*** Provided passage ***
From: Ming Lei <ming.lei@redhat.com>
To: Sagi Grimberg <sagi@grimberg.me>
Cc: Christoph Hellwig <hch@lst.de>,
linux-nvme@lists.infradead.org, Yi Zhang <yi.zhang@redhat.com>,
Chao Leng <lengchao@huawei.com>, Keith Busch <kbusch@kernel.org>
Subject: Re: [PATCH] nvme: don't wait freeze during resetting
Date: Thu, 22 Sep 2022 16:36:51 +0800 [thread overview]
Message-ID: <YyweoxKabKafs/K+@T590> (raw)
In-Reply-To: <8aed1d8f-3bd7-e86a-837a-b2fc6d316d8b@grimberg.me>
On Wed, Sep 21, 2022 at 11:19:21AM +0300, Sagi Grimberg wrote:
>
>
> On 9/21/22 04:25, Ming Lei wrote:
> > On Tue, Sep 20, 2022 at 11:18:33AM +0300, Sagi Grimberg wrote:
> > >
> > > > First it isn't necessary to call nvme_wait_freeze during reset.
> > > > For nvme-pci, if tagset isn't allocated, there can't be any inflight
> > > > IOs; otherwise blk_mq_update_nr_hw_queues can freeze & wait queues.
> > > >
> > > > Second, since commit bdd6316094e0 ("block: Allow unfreezing of a queue
> > > > while requests are in progress"), it is fine to unfreeze queue without
> > > > draining inflight IOs.
> > > >
> > > > Also both nvme-rdma and nvme-tcp's timeout handler provides forward
> > > > progress if the controller state isn't LIVE, so it is fine to drop
> > > > the timeout function of nvme_wait_freeze_timeout().
> > >
> > > The rdma/tcp should probably be split to separate patches.
> > >
> > > >
> > > > Cc: Sagi Grimberg <sagi@grimberg.me>
> > > > Cc: Chao Leng <lengchao@huawei.com>
> > > > Cc: Keith Busch <kbusch@kernel.org>
> > > > Signed-off-by: Ming Lei <ming.lei@redhat.com>
> > > > ---
> > > > drivers/nvme/host/apple.c | 1 -
> > > > drivers/nvme/host/pci.c | 1 -
> > > > drivers/nvme/host/rdma.c | 13 -------------
> > > > drivers/nvme/host/tcp.c | 13 -------------
> > > > 4 files changed, 28 deletions(-)
*** End of Provided passage ***
*** Recorded information ***
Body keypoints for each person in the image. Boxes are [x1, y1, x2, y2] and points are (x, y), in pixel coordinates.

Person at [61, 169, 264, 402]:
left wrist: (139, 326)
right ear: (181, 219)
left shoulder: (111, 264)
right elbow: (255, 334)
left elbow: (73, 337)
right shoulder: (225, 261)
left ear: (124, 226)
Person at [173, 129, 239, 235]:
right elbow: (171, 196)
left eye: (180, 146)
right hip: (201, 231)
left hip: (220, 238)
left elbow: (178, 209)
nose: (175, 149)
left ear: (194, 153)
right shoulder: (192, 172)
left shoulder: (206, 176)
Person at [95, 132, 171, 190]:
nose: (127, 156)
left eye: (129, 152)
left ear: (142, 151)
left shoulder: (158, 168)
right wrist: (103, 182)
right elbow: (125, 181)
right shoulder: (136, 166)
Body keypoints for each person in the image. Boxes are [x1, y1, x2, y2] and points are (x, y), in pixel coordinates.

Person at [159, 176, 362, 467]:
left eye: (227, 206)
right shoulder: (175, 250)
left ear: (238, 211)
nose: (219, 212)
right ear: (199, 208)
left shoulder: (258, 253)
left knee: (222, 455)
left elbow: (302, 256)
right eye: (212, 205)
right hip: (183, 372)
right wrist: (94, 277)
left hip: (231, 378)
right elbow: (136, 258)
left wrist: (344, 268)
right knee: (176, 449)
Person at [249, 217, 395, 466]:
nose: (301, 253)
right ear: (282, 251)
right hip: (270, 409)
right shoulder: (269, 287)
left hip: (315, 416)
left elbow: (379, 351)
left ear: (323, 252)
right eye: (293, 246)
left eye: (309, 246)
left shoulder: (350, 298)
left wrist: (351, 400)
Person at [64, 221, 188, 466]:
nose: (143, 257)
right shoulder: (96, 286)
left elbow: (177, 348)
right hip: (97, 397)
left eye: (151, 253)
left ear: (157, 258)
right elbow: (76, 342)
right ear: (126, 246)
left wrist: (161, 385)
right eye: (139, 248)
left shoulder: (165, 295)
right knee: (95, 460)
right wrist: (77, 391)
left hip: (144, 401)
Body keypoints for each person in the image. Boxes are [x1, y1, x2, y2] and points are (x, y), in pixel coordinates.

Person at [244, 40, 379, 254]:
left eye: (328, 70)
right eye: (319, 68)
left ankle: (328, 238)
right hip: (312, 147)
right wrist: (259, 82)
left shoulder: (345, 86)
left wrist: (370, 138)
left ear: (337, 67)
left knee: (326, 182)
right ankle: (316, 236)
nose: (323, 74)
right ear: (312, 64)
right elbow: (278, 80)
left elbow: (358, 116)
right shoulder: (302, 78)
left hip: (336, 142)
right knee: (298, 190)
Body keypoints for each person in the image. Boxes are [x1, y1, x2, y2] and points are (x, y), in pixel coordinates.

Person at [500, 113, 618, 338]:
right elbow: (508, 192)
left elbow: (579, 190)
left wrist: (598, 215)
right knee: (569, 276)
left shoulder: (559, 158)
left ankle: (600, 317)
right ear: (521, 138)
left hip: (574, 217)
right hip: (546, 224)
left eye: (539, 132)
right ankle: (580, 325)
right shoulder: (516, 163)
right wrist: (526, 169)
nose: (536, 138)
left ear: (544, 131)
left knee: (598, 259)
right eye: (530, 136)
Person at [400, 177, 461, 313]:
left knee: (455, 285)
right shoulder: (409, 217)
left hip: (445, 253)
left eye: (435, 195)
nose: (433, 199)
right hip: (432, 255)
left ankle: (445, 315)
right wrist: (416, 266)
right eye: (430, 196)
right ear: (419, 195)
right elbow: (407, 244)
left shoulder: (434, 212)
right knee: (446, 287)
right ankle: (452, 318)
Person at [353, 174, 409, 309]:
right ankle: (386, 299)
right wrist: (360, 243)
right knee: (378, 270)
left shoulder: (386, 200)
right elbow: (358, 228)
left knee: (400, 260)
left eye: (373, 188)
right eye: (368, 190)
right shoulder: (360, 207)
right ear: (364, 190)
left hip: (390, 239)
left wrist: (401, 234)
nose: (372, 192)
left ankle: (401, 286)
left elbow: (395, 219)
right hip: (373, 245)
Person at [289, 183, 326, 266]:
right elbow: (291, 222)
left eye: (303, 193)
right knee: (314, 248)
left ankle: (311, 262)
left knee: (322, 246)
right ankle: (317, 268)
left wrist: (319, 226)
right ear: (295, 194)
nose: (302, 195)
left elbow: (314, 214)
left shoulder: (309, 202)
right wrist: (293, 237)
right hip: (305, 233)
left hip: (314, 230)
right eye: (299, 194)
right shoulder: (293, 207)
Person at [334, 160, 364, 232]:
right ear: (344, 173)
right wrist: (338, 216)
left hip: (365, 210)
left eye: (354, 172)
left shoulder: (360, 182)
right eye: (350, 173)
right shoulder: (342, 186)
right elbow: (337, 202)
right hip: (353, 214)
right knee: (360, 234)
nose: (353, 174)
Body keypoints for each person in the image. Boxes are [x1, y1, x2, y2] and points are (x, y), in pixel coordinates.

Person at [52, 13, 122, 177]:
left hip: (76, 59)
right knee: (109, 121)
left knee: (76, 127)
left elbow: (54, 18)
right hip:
*** End of Recorded information ***
→ **Task requirements**
In the mailing list reply about the nvme reset patch, reproduce the text from "In-Reply-To: <8aed1d8f-3bd7-e86a-837a-b2fc6d316d8b@grimberg.me>" up to and including "draining inflight IOs.".

→ **Result for this exercise**
In-Reply-To: <8aed1d8f-3bd7-e86a-837a-b2fc6d316d8b@grimberg.me>
On Wed, Sep 21, 2022 at 11:19:21AM +0300, Sagi Grimberg wrote:
>
>
> On 9/21/22 04:25, Ming Lei wrote:
> > On Tue, Sep 20, 2022 at 11:18:33AM +0300, Sagi Grimberg wrote:
> > >
> > > > First it isn't necessary to call nvme_wait_freeze during reset.
> > > > For nvme-pci, if tagset isn't allocated, there can't be any inflight
> > > > IOs; otherwise blk_mq_update_nr_hw_queues can freeze & wait queues.
> > > >
> > > > Second, since commit bdd6316094e0 ("block: Allow unfreezing of a queue
> > > > while requests are in progress"), it is fine to unfreeze queue without
> > > > draining inflight IOs.